Factor analysis of mixed data

In statistics, factor analysis of mixed data (FAMD), or factorial analysis of mixed data, is the factorial method devoted to data tables in which a group of individuals is described both by quantitative and qualitative variables. It belongs to the exploratory methods developed by the French school called Analyse des données founded by Jean-Paul Benzécri.

The term mixed refers to the simultaneous presence, as active elements, of quantitative and qualitative variables. Roughly, we can say that FAMD works as a principal components analysis (PCA) for quantitative variables and as a multiple correspondence analysis (MCA) for qualitative variables.

Scope

When data include both types of variables but the active variables being homogeneous, PCA or MCA can be used.

Indeed, it is easy to include supplementary quantitative variables in MCA by the correlation coefficients between the variables and factors on individuals (a factor on individuals is the vector gathering the coordinates of individuals on a factorial axis); the representation obtained is a correlation circle (as in PCA).

Similarly, it is easy to include supplementary categorical variables in PCA.[1] For this, each category is represented by the center of gravity of the individuals who have it (as MCA).

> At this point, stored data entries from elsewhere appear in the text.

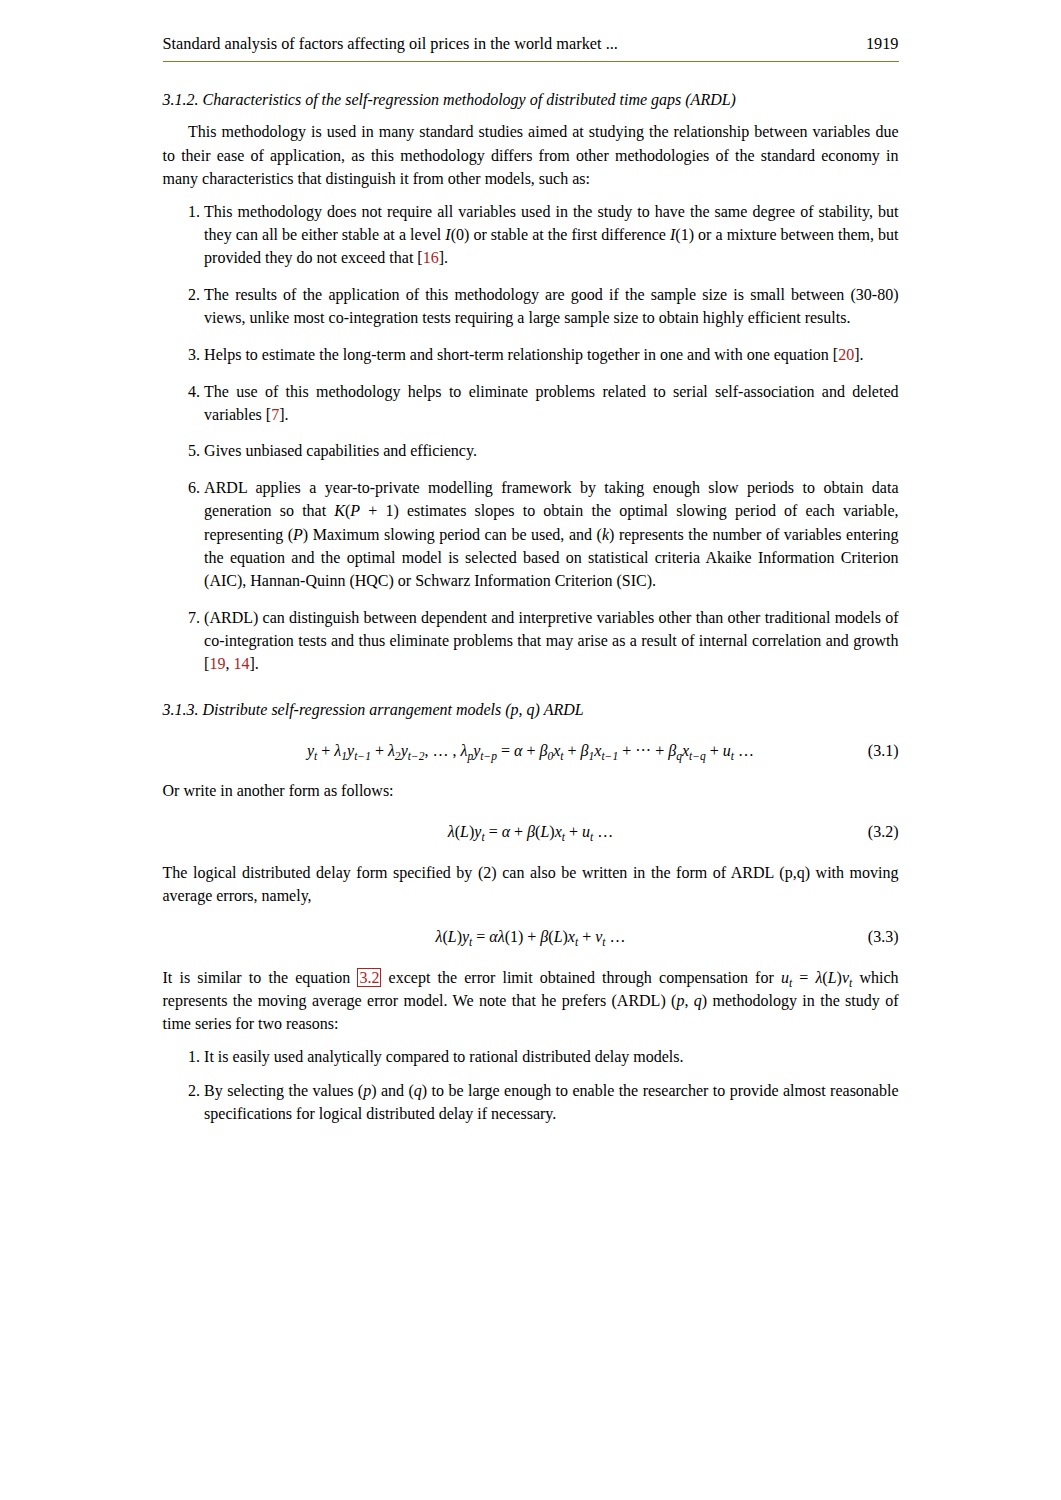Standard analysis of factors affecting oil prices in the world market ... 1919
3.1.2. Characteristics of the self-regression methodology of distributed time gaps (ARDL)
This methodology is used in many standard studies aimed at studying the relationship between variables due to their ease of application, as this methodology differs from other methodologies of the standard economy in many characteristics that distinguish it from other models, such as:
This methodology does not require all variables used in the study to have the same degree of stability, but they can all be either stable at a level I(0) or stable at the first difference I(1) or a mixture between them, but provided they do not exceed that [16].
The results of the application of this methodology are good if the sample size is small between (30-80) views, unlike most co-integration tests requiring a large sample size to obtain highly efficient results.
Helps to estimate the long-term and short-term relationship together in one and with one equation [20].
The use of this methodology helps to eliminate problems related to serial self-association and deleted variables [7].
Gives unbiased capabilities and efficiency.
ARDL applies a year-to-private modelling framework by taking enough slow periods to obtain data generation so that K(P + 1) estimates slopes to obtain the optimal slowing period of each variable, representing (P) Maximum slowing period can be used, and (k) represents the number of variables entering the equation and the optimal model is selected based on statistical criteria Akaike Information Criterion (AIC), Hannan-Quinn (HQC) or Schwarz Information Criterion (SIC).
(ARDL) can distinguish between dependent and interpretive variables other than other traditional models of co-integration tests and thus eliminate problems that may arise as a result of internal correlation and growth [19, 14].
3.1.3. Distribute self-regression arrangement models (p, q) ARDL
yt + λ1yt−1 + λ2yt−2, … , λpyt−p = α + β0xt + β1xt−1 + ··· + βqxt−q + ut … (3.1)
Or write in another form as follows:
λ(L)yt = α + β(L)xt + ut … (3.2)
The logical distributed delay form specified by (2) can also be written in the form of ARDL (p,q) with moving average errors, namely,
λ(L)yt = αλ(1) + β(L)xt + vt … (3.3)
It is similar to the equation 3.2 except the error limit obtained through compensation for ut = λ(L)vt which represents the moving average error model. We note that he prefers (ARDL) (p, q) methodology in the study of time series for two reasons:
It is easily used analytically compared to rational distributed delay models.
By selecting the values (p) and (q) to be large enough to enable the researcher to provide almost reasonable specifications for logical distributed delay if necessary.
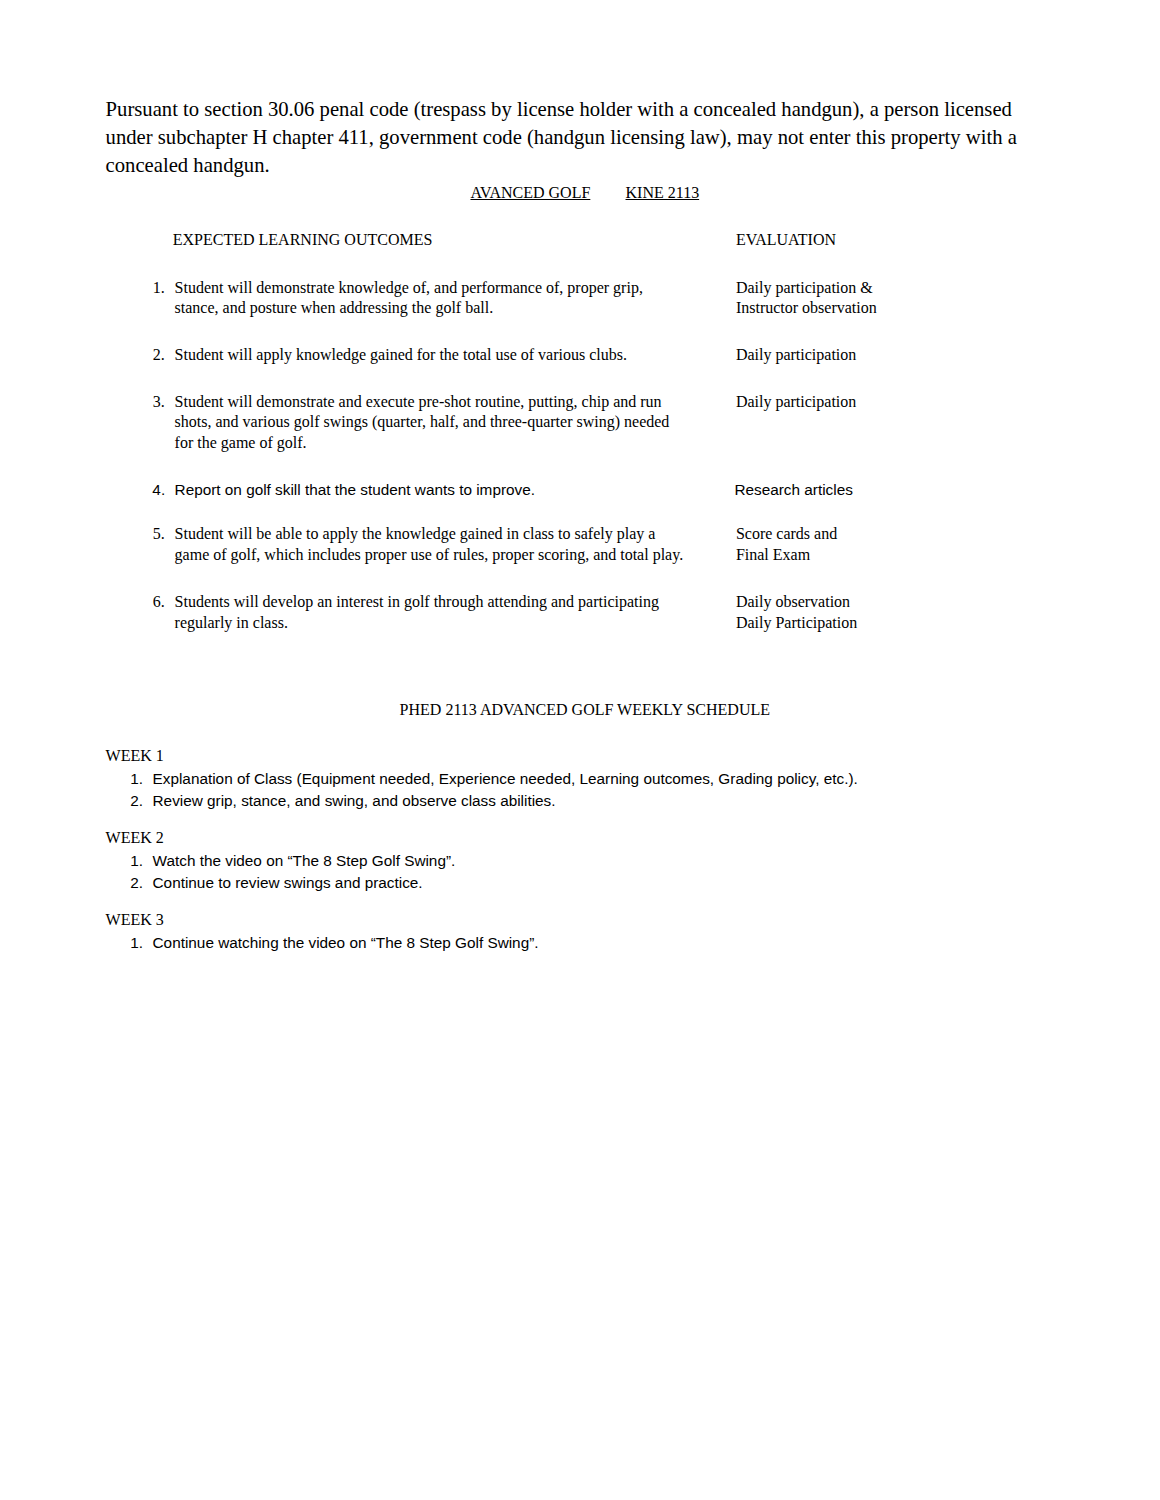Pursuant to section 30.06 penal code (trespass by license holder with a concealed handgun), a person licensed under subchapter H chapter 411, government code (handgun licensing law), may not enter this property with a concealed handgun.
AVANCED GOLF KINE 2113
| EXPECTED LEARNING OUTCOMES | EVALUATION |
| --- | --- |
| 1. | Student will demonstrate knowledge of, and performance of, proper grip, stance, and posture when addressing the golf ball. | Daily participation & Instructor observation |
| 2. | Student will apply knowledge gained for the total use of various clubs. | Daily participation |
| 3. | Student will demonstrate and execute pre-shot routine, putting, chip and run shots, and various golf swings (quarter, half, and three-quarter swing) needed for the game of golf. | Daily participation |
| 4. | Report on golf skill that the student wants to improve. | Research articles |
| 5. | Student will be able to apply the knowledge gained in class to safely play a game of golf, which includes proper use of rules, proper scoring, and total play. | Score cards and Final Exam |
| 6. | Students will develop an interest in golf through attending and participating regularly in class. | Daily observation Daily Participation |
PHED 2113 ADVANCED GOLF WEEKLY SCHEDULE
WEEK 1
Explanation of Class (Equipment needed, Experience needed, Learning outcomes, Grading policy, etc.).
Review grip, stance, and swing, and observe class abilities.
WEEK 2
Watch the video on “The 8 Step Golf Swing”.
Continue to review swings and practice.
WEEK 3
Continue watching the video on “The 8 Step Golf Swing”.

When the active variables are mixed, the usual practice is to perform discretization on the quantitative variables (e.g. usually in surveys the age is transformed in age classes). Data thus obtained can be processed by MCA.

This practice reaches its limits:

• When there are few individuals ( less than a hundred to fix ideas ) in which case the MCA is unstable ;
• When there are few qualitative variables with respect to quantitative variables (one can be reluctant to discretize twenty quantitative variables to take into account a single qualitative variable).

Criterion

The data include ${\displaystyle K}$ quantitative variables ${\displaystyle {k=1,\dots ,K}}$ and ${\displaystyle Q}$ qualitative variables ${\displaystyle {q=1,\dots ,Q}}$ .

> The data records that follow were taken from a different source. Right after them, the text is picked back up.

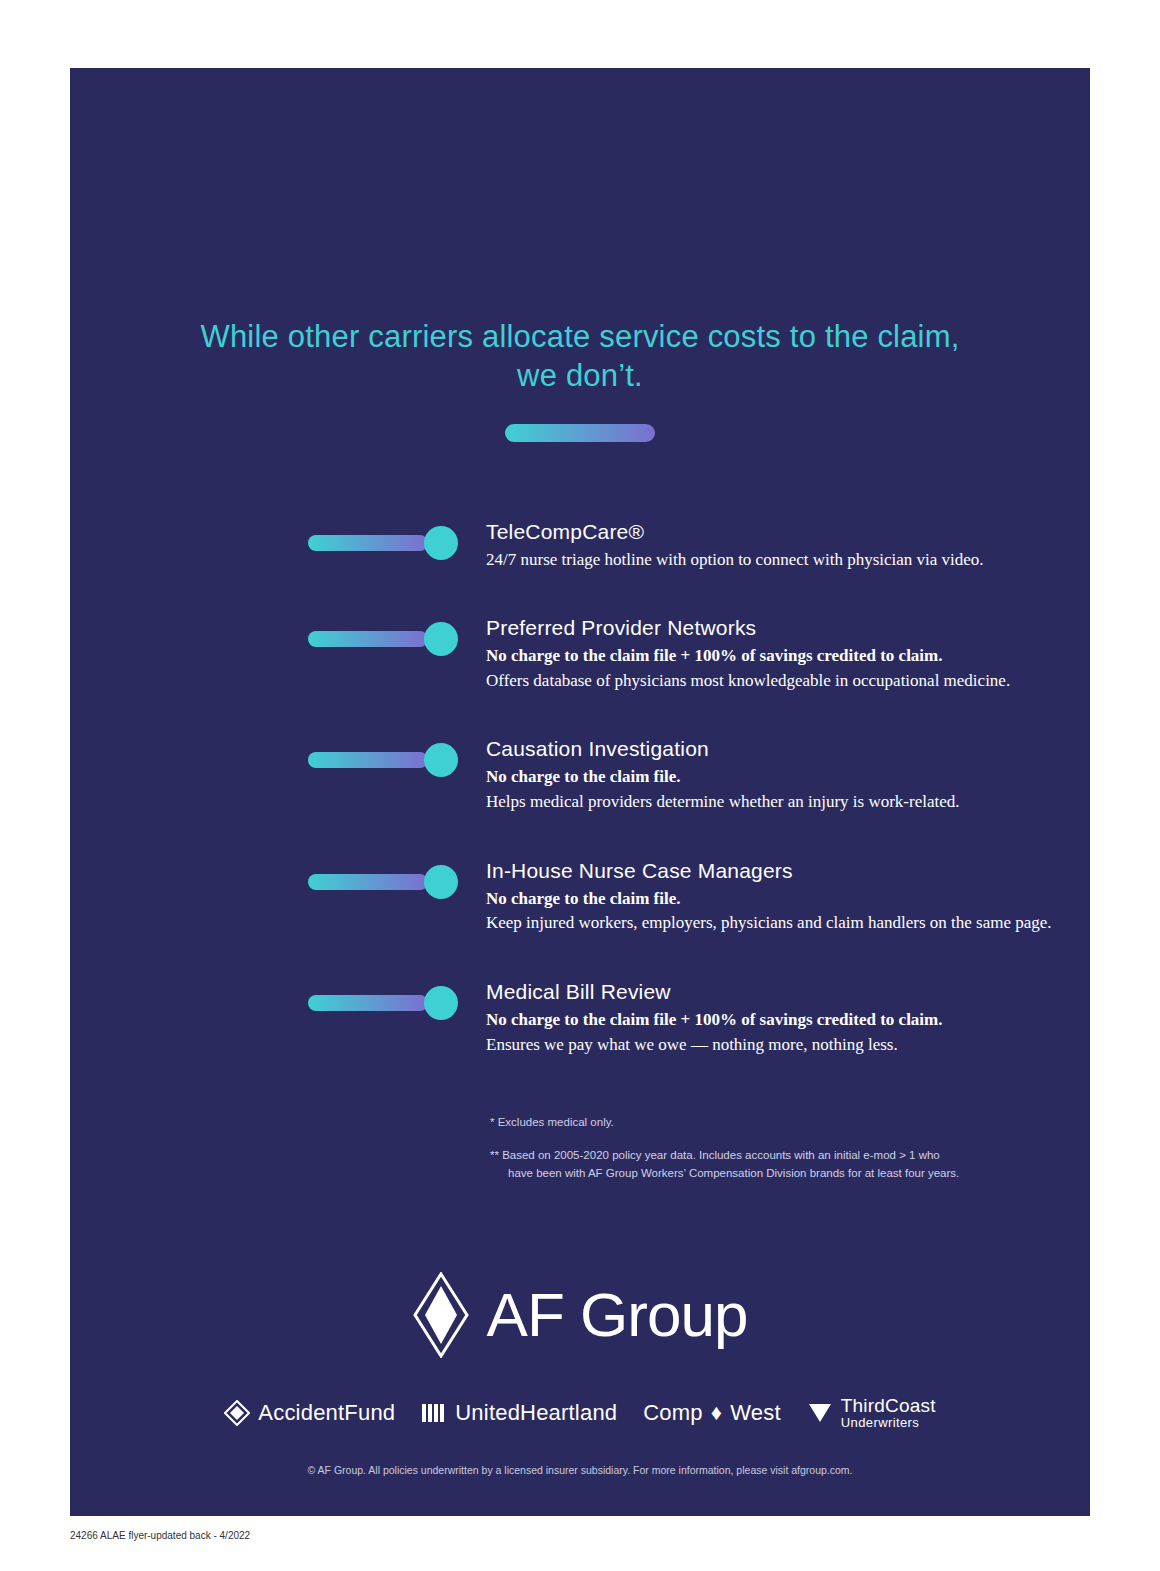While other carriers allocate service costs to the claim,
we don’t.
TeleCompCare®
24/7 nurse triage hotline with option to connect with physician via video.
Preferred Provider Networks
No charge to the claim file + 100% of savings credited to claim.
Offers database of physicians most knowledgeable in occupational medicine.
Causation Investigation
No charge to the claim file.
Helps medical providers determine whether an injury is work-related.
In-House Nurse Case Managers
No charge to the claim file.
Keep injured workers, employers, physicians and claim handlers on the same page.
Medical Bill Review
No charge to the claim file + 100% of savings credited to claim.
Ensures we pay what we owe — nothing more, nothing less.
* Excludes medical only.
** Based on 2005-2020 policy year data. Includes accounts with an initial e-mod > 1 who have been with AF Group Workers’ Compensation Division brands for at least four years.
AF Group
AccidentFund UnitedHeartland Comp♦West ThirdCoast Underwriters
© AF Group. All policies underwritten by a licensed insurer subsidiary. For more information, please visit afgroup.com.
24266 ALAE flyer-updated back - 4/2022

${\displaystyle z}$ is a quantitative variable. We note:

• ${\displaystyle r(z,k)}$ the correlation coefficient between variables ${\displaystyle k}$ and ${\displaystyle z}$ ;
• ${\displaystyle \eta ^{2}(z,q)}$ the squared correlation ratio between variables ${\displaystyle z}$ and ${\displaystyle q}$ .

In the PCA of ${\displaystyle K}$, we look for the function on ${\displaystyle I}$ (a function on ${\displaystyle I}$ assigns a value to each individual, it is the case for initial variables and principal components) the most correlated to all ${\displaystyle K}$ variables in the following sense:

${\displaystyle \sum _{k}r^{2}(z,k)}$ maximum.

In MCA of Q, we look for the function on ${\displaystyle I}$ more related to all ${\displaystyle Q}$ variables in the following sense:

${\displaystyle \sum _{q}\eta ^{2}(z,q)}$ maximum.

In FAMD ${\displaystyle \{K,Q\}}$, we look for the function on ${\displaystyle I}$ the more related to all ${\displaystyle K+Q}$ variables in the following sense:

${\displaystyle \sum _{k}r^{2}(z,k)+\sum _{q}\eta ^{2}(z,q)}$ maximum.

In this criterion, both types of variables play the same role. The contribution of each variable in this criterion is bounded by 1.

Plots

The representation of individuals is made directly from factors ${\displaystyle I}$ .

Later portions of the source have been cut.